Every rebuttal is now “harassment.” Every lawsuit is “repression.” Every harsh word is “authoritarianism.” Every online supporter is part of an alleged “attack machinery.” Yet when one asks for hard proof—who was arrested unlawfully for criticism, which newspaper was shut down, which television station was banned, which journalist was prosecuted simply for asking a question—the slogans suddenly run out of oxygen. What remains is a pile of wounded rhetoric and partisan emotion masquerading as fact.
And let us be blunt about motive. The same political actors who ignored or rationalised Abia’s long years of decay now suddenly speak the language of civil liberty with evangelical passion. They discovered the Constitution only when Alex Otti became governor. They tolerated dysfunction when it suited their side, but now market every tension under Otti as a humanitarian emergency. That is not principle. That is opportunism in borrowed moral clothing. Otti’s critics want the language of rights without the discipline of evidence. They want the heat of accusation without the burden of proof.
Meanwhile, the official Abia record is not that of a government hiding under a rock. The state has maintained publicly accessible budget and financial-report pages, including budget implementation reports and approved estimates. That does not mean government is beyond question; it means the lazy claim that Otti is presiding over pure darkness is itself false. A government making its budgets and reports publicly available may still be criticised, but it cannot honestly be described as one that has abolished all accountability.
Even more inconvenient to the anti-Otti camp is the fact that Abia’s government continues to project visible governance activity—roads, projects, and institutional announcements that its opponents are compelled to attack precisely because they are visible enough to matter.
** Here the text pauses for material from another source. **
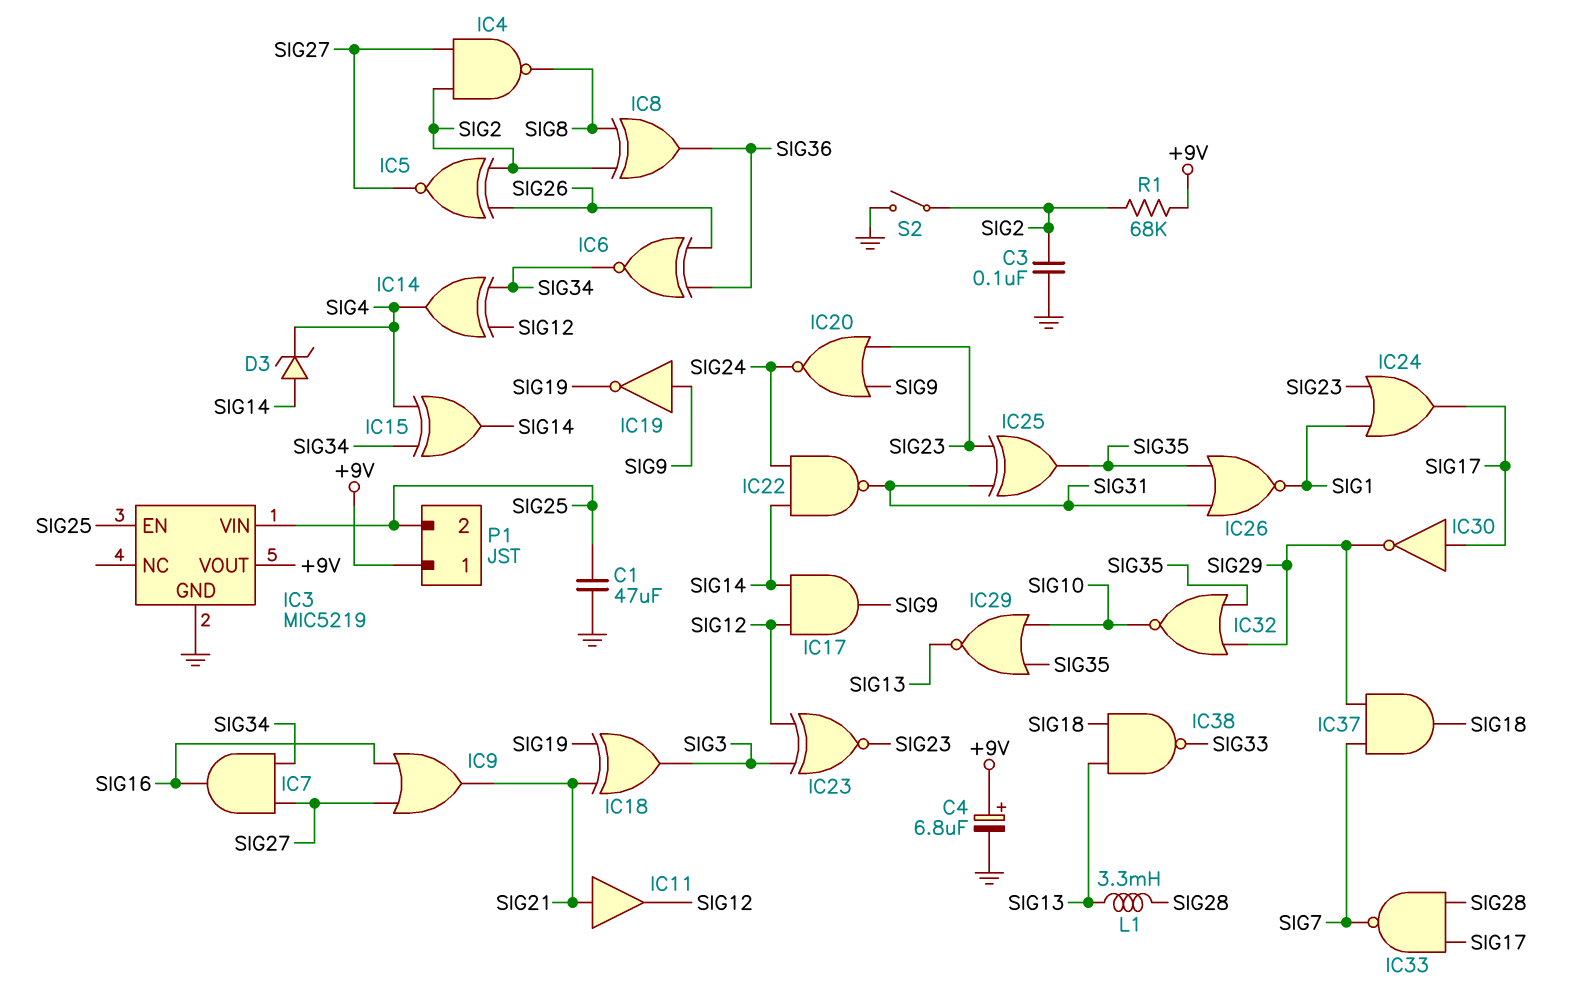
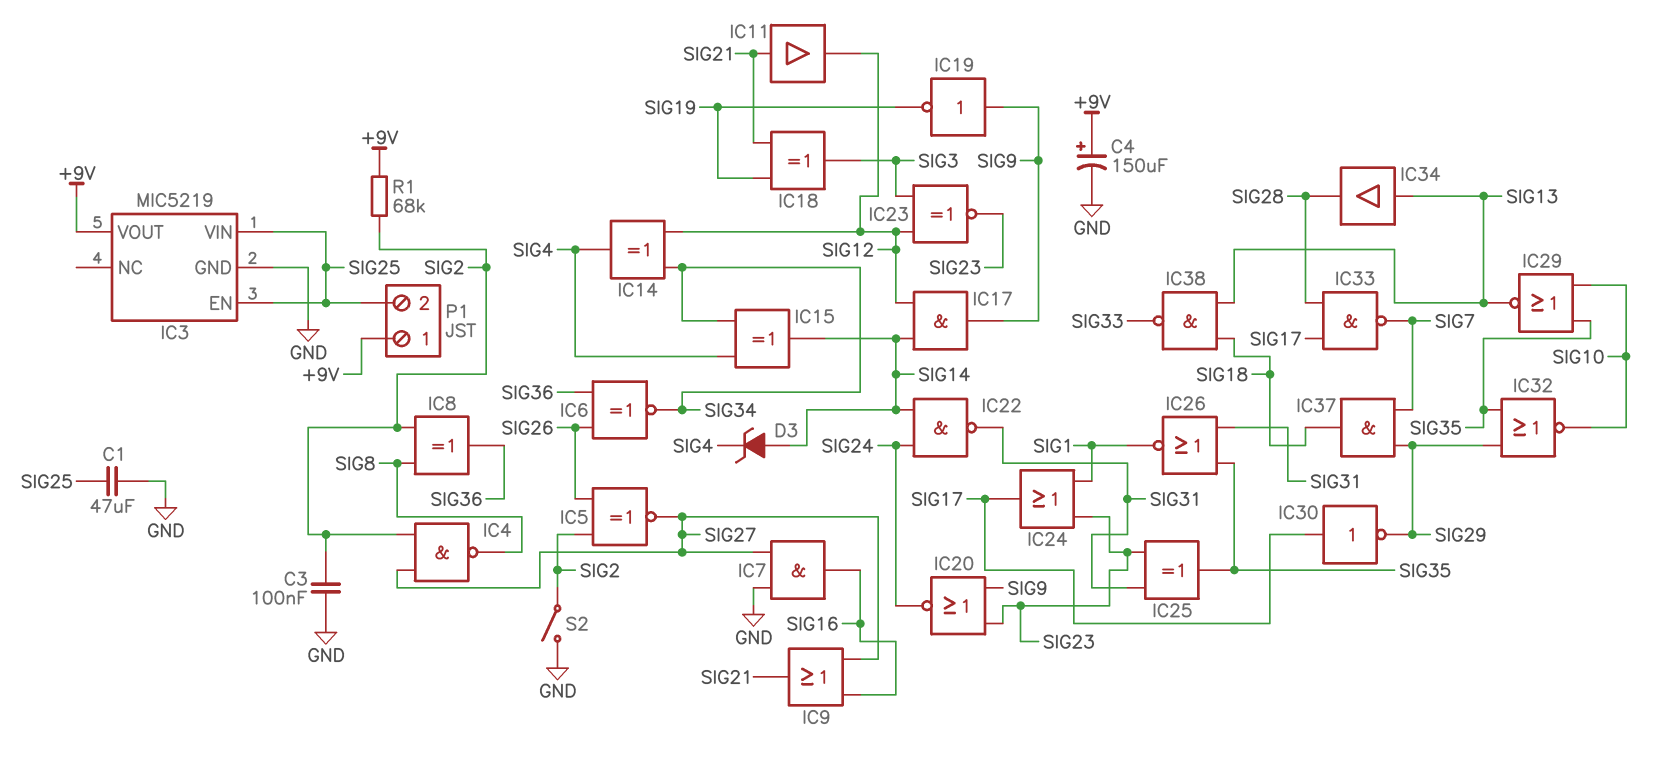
C4: 6.8uF (plus +9V, minus GND) -> 150uF (plus +9V, minus GND)
IC7: AND (in SIG27, in SIG34, out SIG16) -> AND (in GND, in SIG27, out SIG16)
IC34: none -> buffer (in SIG13, out SIG28)
L1: 3.3mH (SIG13, SIG28) -> none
The official projects page may not satisfy every critic, but it exists, it is public, and it undermines the cartoonish fantasy that the government is only slogans and shadows.
A brutal truth must therefore be spoken: much of the present anti-Otti outrage is not a principled defence of free speech. It is a narrative strategy. It takes one bad incident, strips it of proportion, and weaponises it into a universal accusation because that is politically useful. The governor’s enemies know that “Otti was rude to a journalist” is a damaging but limited story. “Otti is crushing free speech in Abia” is a far bigger headline. So they stretch. They amplify. They moralise. They convert irritation into tyranny and litigation into dictatorship.
That is not journalism. That is scriptwriting.
To be pro-Otti here is not to say he is flawless. It is to insist that truth must remain larger than faction. Gov. Otti always answers critics. He does not insult journalists. He should shows composure. On the hand, his opponents must also stop lying by enlargement. They have not proved that Abia is under a coordinated assault on civil liberties. They have proved only that Abia is a noisy, bitter, combative political arena where the governor and his critics are fighting hard for narrative dominance.
That is called democracy in a rough season.
And until someone can show unlawful arrests for speech, banned publications, shuttered media houses, or a documented censorship policy, the charge that Dr Alex Otti has become an enemy of free speech remains what it currently is: a loud political accusation in search of the evidence that would make it true.